§ Set problem
Copy, word for word, the lines between the line containing "pose: elev=53.1 azim=201.4" and the line containing "Dot at: (250, 215)", including both of those lines. Leave out any pictures.

§ Supplied entries
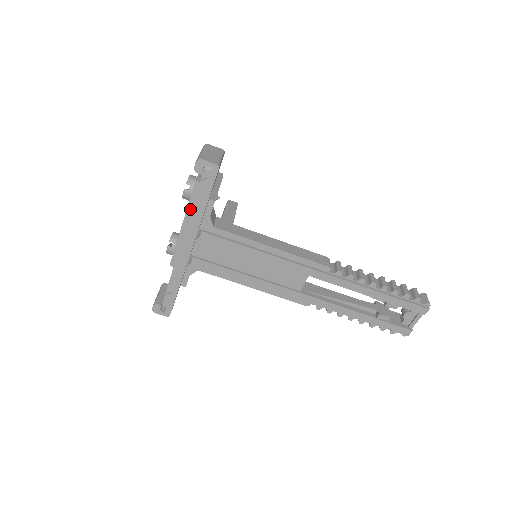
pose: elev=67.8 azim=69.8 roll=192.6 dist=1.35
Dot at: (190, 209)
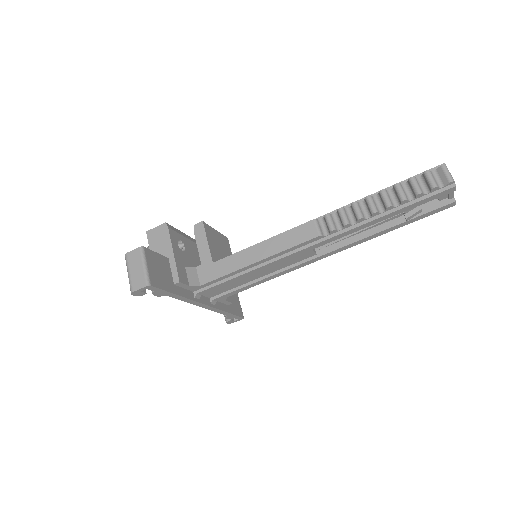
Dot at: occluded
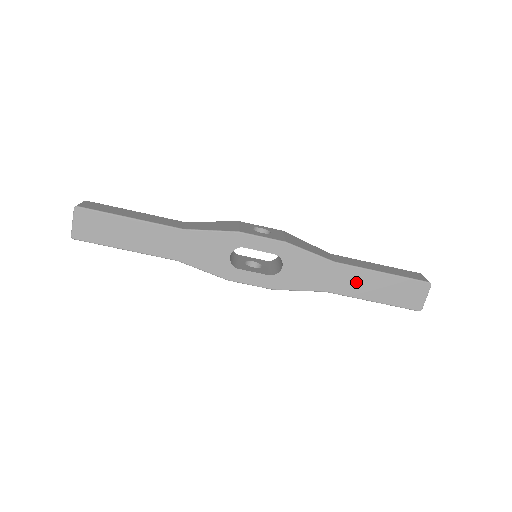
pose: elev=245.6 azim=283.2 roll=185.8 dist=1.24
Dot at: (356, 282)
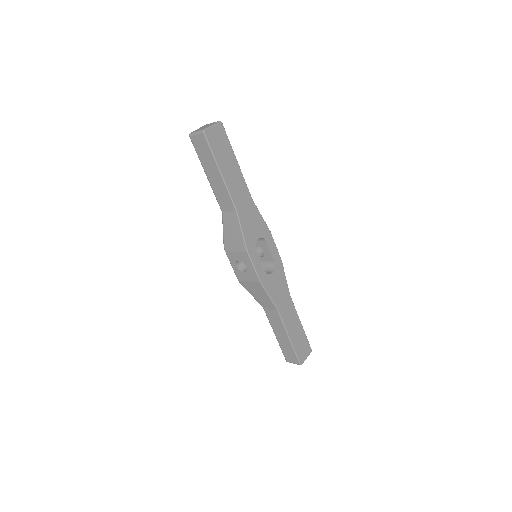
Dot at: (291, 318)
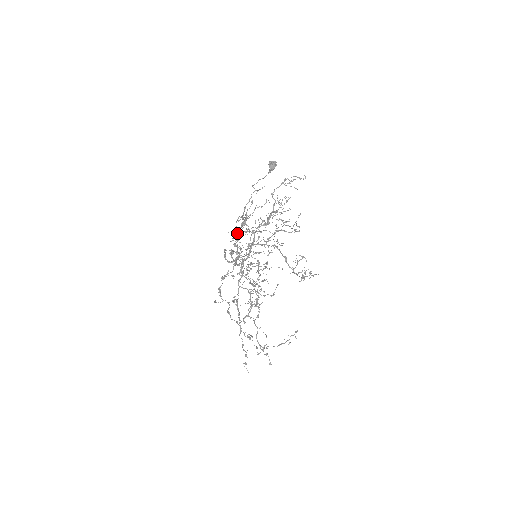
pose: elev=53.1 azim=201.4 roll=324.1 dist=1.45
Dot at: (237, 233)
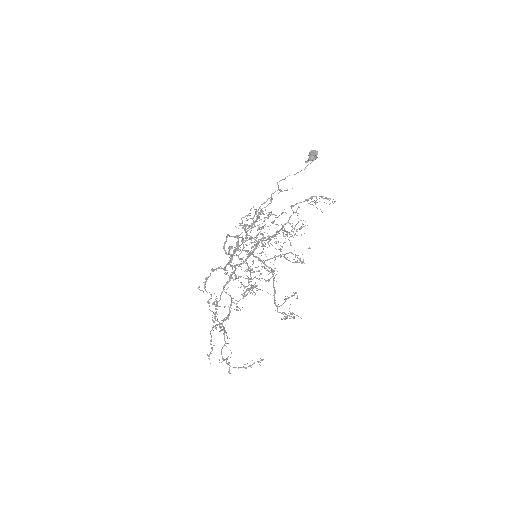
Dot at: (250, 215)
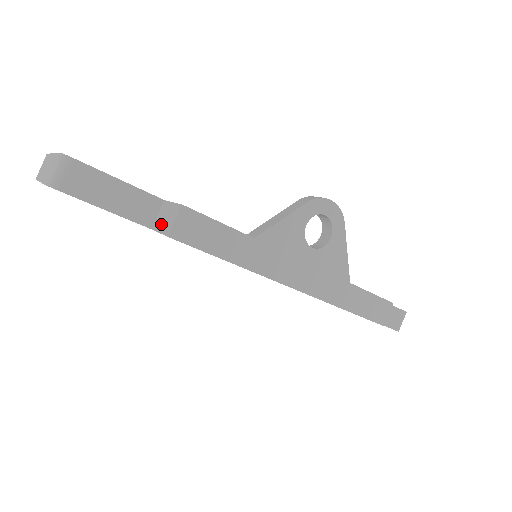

==

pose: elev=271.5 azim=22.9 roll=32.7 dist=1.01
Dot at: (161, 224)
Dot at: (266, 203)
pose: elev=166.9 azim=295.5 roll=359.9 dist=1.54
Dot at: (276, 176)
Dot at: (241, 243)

--

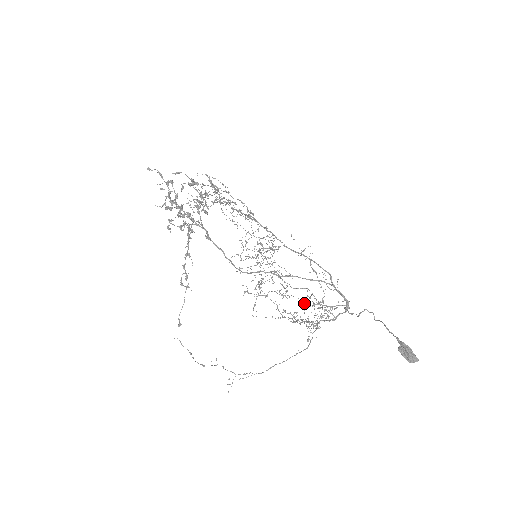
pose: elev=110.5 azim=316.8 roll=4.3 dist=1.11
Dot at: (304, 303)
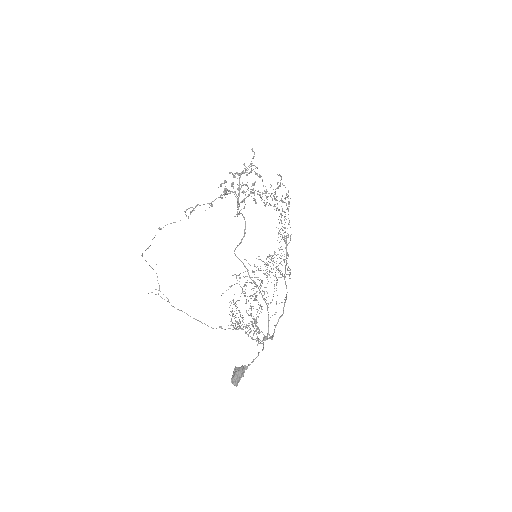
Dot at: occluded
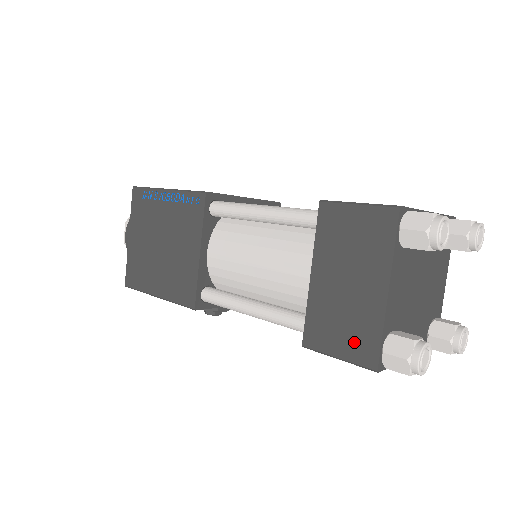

§ Answer to the task
pose: elev=53.1 azim=201.4 roll=324.1 dist=1.45
Dot at: (237, 233)
Dot at: (250, 215)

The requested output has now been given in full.